Injectite sands form reservoirs of highly complex nature when it comes to sand distribution and connectivity. An injectite sand reservoir is formed when sand become highly mobile like a suspension of liquid sand and move from areas of higher pressure at deep depths to shallower depths of lower pressure. The fluid sands fracture rocks and are injected into zones of lower permeability. The sands often leave an interconnected trail with intrusions at various depths. Therefore, lower zones flow, and higher zones may have a highly localized interconnected vertical conduit. The resulting semi-interconnected reservoir (think stack structure) is very difficult to assess by conventional means since the interlacing reservoir sands may be either continuous or discontinuous at and across multiple levels. Fluid contacts might vary throughout the system, and fluid type can also vary throughout the system. Traditionally, contrasts in fluid type and varying fluid contacts have been interpreted as a sign of compartmentalization, but this might be an erroneous conclusion in an injectite system. For this reason, it is important to understand fluid trends in situ in these reservoirs. The motivation for reconstruction of a wide spectrum started first with the need for an actual measurement of contamination, but when evaluating new injectites play in the Norwegian North Sea, the reconstructed spectrums were also important in order to better indicate in-situ fluid properties.

Downhole fluid analysis has the potential to resolve ambiguity in very complex reservoirs as observed in injectite systems found in the North Sea. Downhole fluid spectra contain a wealth of information to fingerprint a fluid and help to assess continuity. A new spectral inversion technique has been developed to overcome these limitations. The new spectral reconstruction technology has been developed, providing very accurate spectral profiles with respect to laboratory measurements. The spectral reconstruction technique is accomplished with a novel single-beam optical configuration as opposed to the more common dual-beam reference path optical configuration more commonly used. To enable a single-beam configuration for spectral measurements, a digital twin model of the spectrometer is used to compute a reference profile in real time. The technique uses specially designed channels, tailored to enable the calculation of a digital twin reference. As such, the reconstruction is more independent of drift with respect to devices that use a separate reference path. By also borrowing from compressed sensing techniques, the reconstruction technique also allows for higher-fidelity measurements across a larger wavelength range.

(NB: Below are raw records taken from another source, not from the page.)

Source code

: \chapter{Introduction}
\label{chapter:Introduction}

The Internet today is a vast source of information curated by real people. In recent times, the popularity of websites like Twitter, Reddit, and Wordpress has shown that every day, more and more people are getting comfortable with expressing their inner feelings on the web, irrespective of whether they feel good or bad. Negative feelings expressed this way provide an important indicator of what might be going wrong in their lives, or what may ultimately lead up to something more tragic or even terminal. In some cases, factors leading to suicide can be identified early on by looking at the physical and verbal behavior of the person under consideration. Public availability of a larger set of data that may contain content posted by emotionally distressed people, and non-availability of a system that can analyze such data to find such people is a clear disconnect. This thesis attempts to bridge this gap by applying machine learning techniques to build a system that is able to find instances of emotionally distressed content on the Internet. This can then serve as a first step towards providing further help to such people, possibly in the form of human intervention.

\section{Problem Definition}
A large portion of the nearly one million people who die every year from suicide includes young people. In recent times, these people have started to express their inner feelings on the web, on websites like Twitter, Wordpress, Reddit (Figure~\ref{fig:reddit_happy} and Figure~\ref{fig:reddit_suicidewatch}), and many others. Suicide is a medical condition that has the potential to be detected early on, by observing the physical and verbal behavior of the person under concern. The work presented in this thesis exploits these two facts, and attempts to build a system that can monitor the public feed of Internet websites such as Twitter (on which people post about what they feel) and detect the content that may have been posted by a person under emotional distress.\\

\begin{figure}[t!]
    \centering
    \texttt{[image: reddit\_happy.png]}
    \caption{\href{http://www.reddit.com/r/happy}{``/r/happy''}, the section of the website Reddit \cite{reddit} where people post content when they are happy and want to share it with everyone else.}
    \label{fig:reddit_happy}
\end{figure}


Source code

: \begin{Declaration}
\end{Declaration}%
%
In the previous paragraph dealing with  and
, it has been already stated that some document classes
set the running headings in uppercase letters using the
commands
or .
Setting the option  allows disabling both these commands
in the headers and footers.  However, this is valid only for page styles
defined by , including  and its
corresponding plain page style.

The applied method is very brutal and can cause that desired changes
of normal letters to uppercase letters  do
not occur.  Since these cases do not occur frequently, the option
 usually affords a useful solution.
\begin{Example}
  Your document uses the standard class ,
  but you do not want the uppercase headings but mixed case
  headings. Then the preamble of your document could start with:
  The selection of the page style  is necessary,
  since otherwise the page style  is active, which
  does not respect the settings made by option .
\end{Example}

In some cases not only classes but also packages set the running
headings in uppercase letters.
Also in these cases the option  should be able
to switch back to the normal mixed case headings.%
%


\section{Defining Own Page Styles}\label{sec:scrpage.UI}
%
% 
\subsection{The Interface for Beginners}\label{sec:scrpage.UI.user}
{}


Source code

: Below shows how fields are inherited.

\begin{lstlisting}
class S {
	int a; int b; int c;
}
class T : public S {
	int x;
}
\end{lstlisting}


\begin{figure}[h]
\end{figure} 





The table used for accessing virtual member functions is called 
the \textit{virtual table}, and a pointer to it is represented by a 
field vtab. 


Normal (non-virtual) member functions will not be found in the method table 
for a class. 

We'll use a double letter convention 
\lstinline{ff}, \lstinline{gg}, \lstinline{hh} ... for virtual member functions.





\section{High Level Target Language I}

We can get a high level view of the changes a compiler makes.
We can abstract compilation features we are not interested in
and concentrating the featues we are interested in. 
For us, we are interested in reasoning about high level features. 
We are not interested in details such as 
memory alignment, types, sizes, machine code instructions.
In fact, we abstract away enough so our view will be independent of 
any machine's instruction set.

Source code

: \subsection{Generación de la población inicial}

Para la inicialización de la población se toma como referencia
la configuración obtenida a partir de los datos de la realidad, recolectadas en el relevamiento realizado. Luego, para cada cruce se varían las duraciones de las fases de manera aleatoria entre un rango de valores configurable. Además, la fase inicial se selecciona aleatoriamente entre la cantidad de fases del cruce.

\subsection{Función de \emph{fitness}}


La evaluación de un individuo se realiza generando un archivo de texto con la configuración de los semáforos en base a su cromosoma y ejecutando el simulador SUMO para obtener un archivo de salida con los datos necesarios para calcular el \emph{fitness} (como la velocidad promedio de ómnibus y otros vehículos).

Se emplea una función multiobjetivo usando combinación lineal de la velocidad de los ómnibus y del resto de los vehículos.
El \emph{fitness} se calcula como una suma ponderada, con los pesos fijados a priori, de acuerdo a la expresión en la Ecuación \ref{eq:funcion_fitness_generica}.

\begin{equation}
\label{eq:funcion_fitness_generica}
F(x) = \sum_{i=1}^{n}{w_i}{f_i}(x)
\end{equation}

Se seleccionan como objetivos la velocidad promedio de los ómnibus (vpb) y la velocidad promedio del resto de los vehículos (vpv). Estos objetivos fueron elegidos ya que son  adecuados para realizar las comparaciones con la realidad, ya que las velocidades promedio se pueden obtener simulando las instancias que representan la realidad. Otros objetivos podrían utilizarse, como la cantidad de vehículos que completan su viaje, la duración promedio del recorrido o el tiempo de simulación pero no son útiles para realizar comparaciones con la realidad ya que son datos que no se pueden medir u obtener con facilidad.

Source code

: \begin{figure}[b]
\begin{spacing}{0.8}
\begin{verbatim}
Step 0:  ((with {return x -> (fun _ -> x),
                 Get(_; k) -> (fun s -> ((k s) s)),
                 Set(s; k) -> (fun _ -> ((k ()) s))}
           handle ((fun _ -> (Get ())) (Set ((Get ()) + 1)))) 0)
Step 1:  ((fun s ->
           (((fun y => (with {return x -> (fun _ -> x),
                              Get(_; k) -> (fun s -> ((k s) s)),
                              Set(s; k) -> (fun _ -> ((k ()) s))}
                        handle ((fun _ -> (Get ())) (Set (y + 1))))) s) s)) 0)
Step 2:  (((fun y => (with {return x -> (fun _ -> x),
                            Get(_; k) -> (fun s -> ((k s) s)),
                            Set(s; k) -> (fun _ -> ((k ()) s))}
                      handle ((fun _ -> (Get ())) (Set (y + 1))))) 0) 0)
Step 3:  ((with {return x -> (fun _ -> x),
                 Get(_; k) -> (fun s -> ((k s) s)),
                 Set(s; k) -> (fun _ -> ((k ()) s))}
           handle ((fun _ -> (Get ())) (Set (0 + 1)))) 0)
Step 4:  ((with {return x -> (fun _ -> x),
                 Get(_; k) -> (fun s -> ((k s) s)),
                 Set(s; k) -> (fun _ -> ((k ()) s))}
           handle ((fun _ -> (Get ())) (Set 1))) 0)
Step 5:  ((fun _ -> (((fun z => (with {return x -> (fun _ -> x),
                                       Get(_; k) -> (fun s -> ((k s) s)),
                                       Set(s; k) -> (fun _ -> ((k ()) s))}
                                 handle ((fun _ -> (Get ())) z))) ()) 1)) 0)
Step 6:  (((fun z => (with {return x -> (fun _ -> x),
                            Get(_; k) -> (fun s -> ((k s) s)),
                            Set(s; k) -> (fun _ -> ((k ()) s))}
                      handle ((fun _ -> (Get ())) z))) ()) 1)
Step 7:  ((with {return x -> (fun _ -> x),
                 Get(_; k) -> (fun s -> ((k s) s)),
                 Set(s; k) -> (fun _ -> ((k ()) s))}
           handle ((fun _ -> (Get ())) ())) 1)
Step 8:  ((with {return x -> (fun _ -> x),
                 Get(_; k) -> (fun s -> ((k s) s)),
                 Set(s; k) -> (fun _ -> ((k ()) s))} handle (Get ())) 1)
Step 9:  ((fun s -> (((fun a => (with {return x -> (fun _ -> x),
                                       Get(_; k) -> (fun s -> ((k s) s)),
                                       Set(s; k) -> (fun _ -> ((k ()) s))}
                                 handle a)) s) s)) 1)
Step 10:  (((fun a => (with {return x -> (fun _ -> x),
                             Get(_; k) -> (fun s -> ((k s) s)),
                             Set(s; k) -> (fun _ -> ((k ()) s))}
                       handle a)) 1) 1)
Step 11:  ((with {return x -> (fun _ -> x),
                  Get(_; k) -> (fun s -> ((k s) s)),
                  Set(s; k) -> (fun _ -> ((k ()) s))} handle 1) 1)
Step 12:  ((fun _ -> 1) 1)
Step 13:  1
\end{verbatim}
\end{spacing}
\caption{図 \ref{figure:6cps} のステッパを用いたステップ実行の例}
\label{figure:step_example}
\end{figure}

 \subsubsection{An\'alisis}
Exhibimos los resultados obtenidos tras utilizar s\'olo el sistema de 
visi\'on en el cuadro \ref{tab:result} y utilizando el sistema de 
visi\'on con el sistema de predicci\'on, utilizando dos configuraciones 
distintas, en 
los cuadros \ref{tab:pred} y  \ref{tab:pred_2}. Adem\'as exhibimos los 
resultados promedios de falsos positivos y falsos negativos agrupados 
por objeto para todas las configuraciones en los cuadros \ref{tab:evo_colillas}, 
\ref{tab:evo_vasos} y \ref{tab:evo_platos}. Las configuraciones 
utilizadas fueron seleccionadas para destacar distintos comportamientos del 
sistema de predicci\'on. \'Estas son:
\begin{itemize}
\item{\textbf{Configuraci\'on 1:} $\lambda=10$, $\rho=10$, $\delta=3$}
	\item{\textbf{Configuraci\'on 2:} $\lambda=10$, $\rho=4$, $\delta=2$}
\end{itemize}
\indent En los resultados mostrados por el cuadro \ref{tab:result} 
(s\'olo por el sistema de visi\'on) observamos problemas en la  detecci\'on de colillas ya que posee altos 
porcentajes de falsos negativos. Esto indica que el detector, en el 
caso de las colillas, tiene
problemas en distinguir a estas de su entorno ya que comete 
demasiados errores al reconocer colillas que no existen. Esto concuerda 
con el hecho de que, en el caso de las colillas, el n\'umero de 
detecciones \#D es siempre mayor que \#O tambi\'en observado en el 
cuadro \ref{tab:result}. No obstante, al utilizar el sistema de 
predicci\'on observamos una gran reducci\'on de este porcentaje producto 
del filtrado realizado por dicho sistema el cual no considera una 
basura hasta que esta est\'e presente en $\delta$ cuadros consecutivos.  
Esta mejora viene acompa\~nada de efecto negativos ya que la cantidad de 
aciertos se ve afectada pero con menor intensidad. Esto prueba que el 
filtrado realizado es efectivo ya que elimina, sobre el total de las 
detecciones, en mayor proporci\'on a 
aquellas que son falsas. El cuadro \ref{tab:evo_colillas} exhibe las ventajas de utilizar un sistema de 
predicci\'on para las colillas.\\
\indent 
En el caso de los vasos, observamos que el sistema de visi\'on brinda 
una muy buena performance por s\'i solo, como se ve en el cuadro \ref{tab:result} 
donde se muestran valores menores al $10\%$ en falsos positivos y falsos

The reconstructed data may then be used for purposes such as contamination measurement, fluid property trends for reservoir continuity assessment, and digital sampling. Digital sampling is the process of extrapolating clean fluid properties from formation fluids not physically sampled. The reconstruction occurs at wavelengths from 450 nm to 3300 nm, which is a wider optical region than has historically been accessible to formation testers. The expanded wavelength range allows access of the mid-infrared region for which synthetic drilling-fluid components have much optical activity. This reconstruction may allow contamination to be directly determined. However, because the spectrum is calculated and not measured directly, care must be taken with the interpretation as some uncharacterized signatures may provide a non-unique inversion problem. This paper will discuss fluid continuity assessment from six depths of an injectite reservoir structure based on the reconstruction of spectral data from fluids at these six depths. The applicability of the technique to contamination assessment and digital sampling will also be discussed.